In the data that follows, every line containing the word "programme" should be returned.

[Extracted page text data]

◆ ◆ ◆ ◆ ◆ ◆ ◆

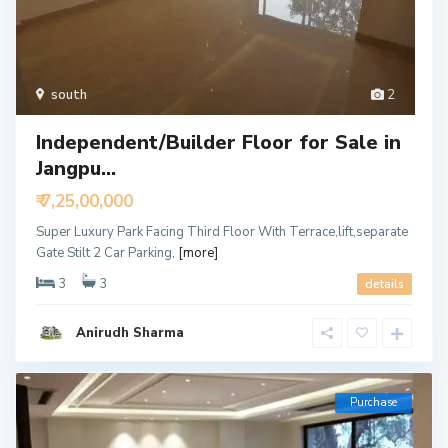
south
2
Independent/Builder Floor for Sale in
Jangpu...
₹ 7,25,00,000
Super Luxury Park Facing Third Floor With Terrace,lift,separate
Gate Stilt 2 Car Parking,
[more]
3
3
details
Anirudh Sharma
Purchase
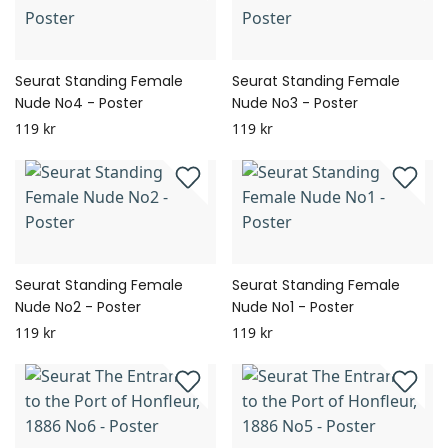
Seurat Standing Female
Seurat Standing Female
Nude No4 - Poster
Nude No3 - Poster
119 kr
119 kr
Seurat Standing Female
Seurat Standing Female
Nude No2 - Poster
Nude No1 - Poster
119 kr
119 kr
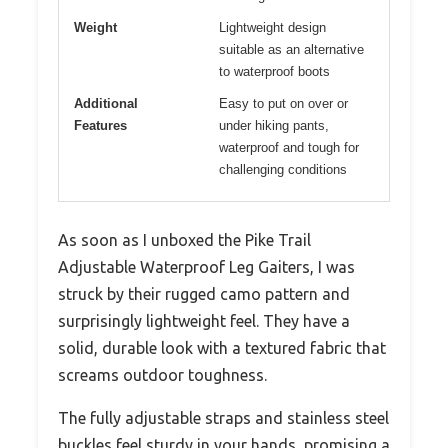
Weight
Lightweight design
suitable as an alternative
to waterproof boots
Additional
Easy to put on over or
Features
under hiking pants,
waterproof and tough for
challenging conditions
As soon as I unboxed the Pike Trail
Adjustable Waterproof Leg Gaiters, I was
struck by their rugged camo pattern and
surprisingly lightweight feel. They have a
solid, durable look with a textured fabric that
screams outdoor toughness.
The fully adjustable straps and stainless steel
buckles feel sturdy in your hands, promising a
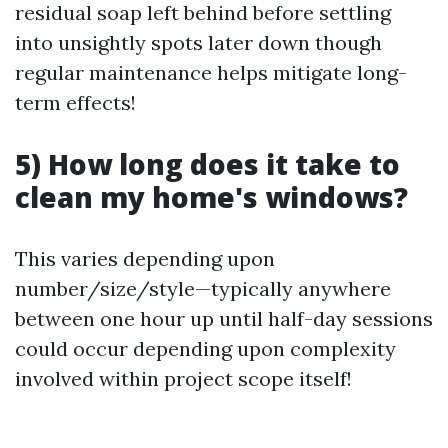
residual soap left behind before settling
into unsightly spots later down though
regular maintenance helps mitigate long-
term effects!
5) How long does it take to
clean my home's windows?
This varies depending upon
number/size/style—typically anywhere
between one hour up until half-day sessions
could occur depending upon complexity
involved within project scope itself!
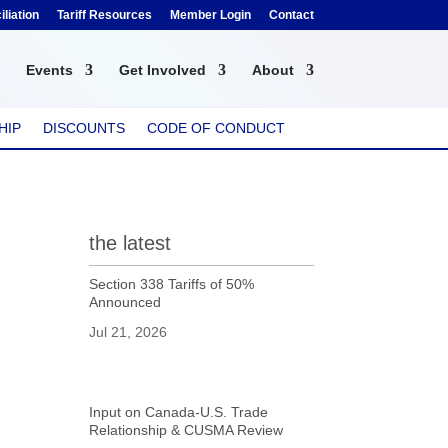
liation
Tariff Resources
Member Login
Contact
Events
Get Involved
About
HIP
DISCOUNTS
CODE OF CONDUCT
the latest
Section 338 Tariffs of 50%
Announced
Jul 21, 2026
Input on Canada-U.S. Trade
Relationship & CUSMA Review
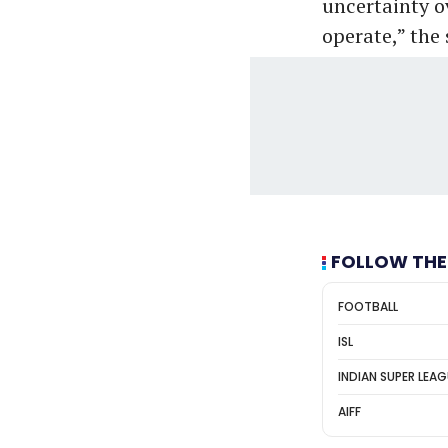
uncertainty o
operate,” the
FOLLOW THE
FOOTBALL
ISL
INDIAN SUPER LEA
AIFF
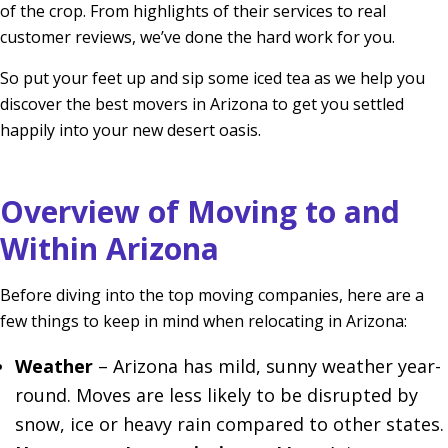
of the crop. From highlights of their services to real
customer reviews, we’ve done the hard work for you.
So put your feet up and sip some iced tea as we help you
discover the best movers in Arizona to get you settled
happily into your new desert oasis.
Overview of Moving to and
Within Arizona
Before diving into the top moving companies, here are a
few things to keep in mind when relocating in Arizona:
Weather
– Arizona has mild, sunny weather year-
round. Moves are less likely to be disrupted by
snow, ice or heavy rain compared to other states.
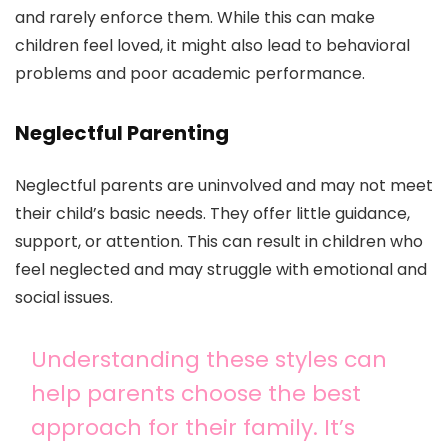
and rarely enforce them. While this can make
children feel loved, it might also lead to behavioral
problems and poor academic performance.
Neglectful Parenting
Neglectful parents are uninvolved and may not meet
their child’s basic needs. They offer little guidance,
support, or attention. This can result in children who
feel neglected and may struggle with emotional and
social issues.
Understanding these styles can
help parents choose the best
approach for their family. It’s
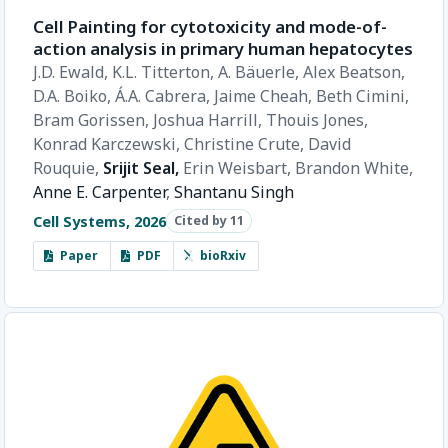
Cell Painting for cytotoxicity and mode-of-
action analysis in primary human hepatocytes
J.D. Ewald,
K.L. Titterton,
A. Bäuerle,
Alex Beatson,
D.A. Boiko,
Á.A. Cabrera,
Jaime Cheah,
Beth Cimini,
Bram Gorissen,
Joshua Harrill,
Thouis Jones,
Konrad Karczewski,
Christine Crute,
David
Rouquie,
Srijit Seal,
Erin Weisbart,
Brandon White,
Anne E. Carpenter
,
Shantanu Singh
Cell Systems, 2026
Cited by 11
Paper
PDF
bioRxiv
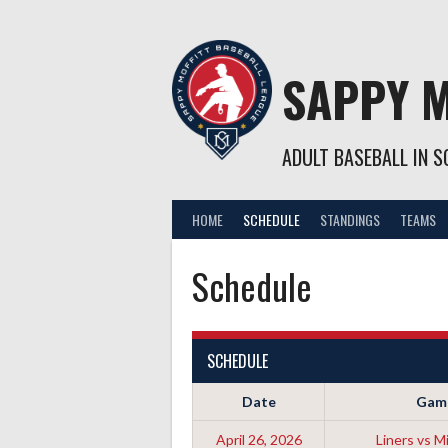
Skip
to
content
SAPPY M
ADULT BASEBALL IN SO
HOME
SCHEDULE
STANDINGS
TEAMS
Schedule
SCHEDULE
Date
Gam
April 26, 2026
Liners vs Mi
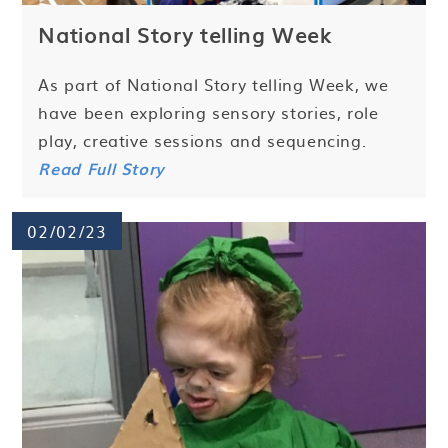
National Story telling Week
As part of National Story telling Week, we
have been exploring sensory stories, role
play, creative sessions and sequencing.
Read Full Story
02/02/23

◆ ◆ ◆ ◆ ◆ ◆ ◆

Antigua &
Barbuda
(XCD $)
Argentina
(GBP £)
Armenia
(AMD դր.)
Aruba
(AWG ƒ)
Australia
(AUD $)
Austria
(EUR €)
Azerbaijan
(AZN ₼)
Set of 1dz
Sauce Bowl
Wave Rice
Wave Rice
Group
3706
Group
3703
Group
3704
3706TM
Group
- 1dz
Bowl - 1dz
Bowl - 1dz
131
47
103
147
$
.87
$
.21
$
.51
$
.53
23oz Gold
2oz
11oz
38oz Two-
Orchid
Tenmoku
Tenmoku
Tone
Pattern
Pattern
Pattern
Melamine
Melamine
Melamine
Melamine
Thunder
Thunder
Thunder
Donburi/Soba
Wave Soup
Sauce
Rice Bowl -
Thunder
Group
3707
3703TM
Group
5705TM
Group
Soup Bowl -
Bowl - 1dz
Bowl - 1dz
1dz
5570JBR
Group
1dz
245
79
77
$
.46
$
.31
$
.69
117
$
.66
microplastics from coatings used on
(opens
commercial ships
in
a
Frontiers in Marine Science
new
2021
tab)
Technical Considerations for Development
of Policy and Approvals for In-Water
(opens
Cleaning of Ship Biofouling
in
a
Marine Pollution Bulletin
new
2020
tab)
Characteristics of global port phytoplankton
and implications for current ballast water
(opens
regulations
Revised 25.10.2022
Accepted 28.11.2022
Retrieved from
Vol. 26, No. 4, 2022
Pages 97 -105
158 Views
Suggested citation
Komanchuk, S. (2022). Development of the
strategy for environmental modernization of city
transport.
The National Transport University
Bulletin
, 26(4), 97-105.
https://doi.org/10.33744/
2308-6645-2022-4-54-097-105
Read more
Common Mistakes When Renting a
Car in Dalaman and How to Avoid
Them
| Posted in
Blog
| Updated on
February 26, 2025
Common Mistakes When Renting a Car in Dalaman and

◆ ◆ ◆ ◆ ◆ ◆ ◆

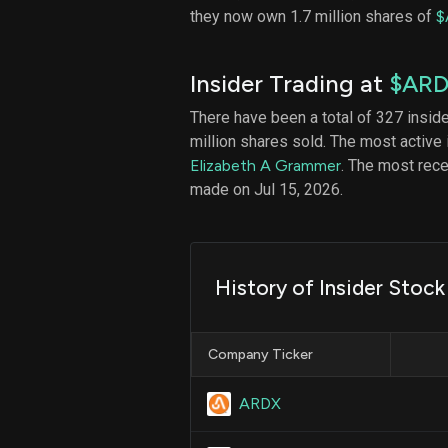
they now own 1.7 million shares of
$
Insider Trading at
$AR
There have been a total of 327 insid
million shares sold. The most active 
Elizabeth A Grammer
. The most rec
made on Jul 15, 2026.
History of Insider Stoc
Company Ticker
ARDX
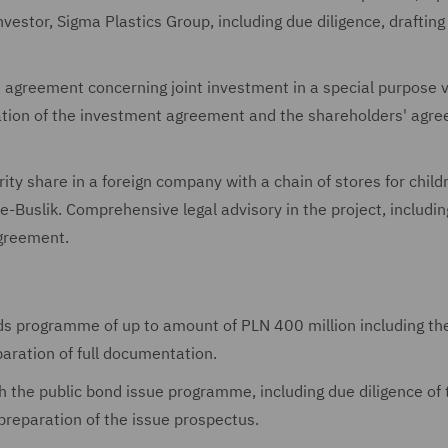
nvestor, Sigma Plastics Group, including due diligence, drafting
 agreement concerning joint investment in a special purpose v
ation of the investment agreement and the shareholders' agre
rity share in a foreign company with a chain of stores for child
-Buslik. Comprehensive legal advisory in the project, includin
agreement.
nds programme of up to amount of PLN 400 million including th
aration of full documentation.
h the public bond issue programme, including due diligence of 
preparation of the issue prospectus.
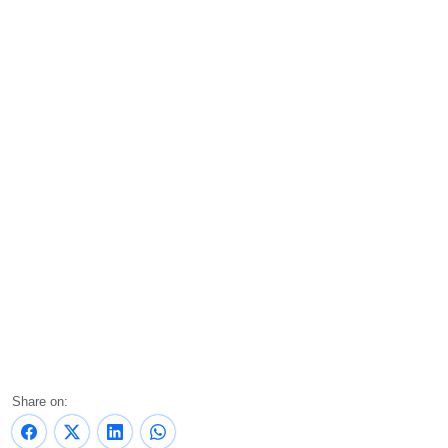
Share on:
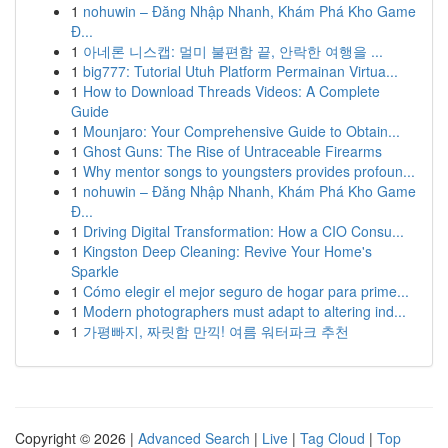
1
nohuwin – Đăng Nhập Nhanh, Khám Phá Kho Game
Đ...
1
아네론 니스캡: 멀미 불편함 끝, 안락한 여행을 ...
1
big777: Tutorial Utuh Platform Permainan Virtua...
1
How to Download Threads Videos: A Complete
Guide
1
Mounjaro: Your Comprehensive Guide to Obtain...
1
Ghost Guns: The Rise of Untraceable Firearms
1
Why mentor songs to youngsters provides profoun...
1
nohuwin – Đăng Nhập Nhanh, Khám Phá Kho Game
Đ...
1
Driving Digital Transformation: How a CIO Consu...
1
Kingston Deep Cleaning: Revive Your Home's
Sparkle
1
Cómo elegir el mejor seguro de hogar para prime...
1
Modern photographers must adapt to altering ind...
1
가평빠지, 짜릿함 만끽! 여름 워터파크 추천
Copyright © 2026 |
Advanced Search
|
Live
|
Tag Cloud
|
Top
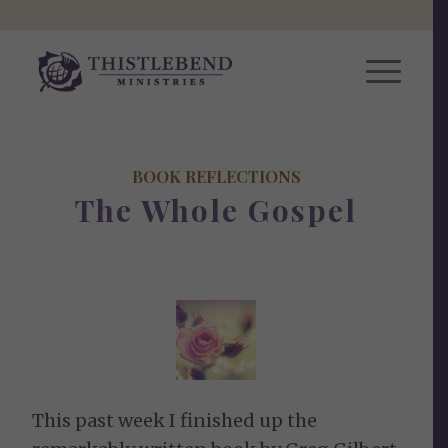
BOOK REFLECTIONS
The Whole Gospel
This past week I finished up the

◆ ◆ ◆ ◆ ◆ ◆ ◆

** Exercise solution **
nds programme of up to amount of PLN 400 million including th
h the public bond issue programme, including due diligence of 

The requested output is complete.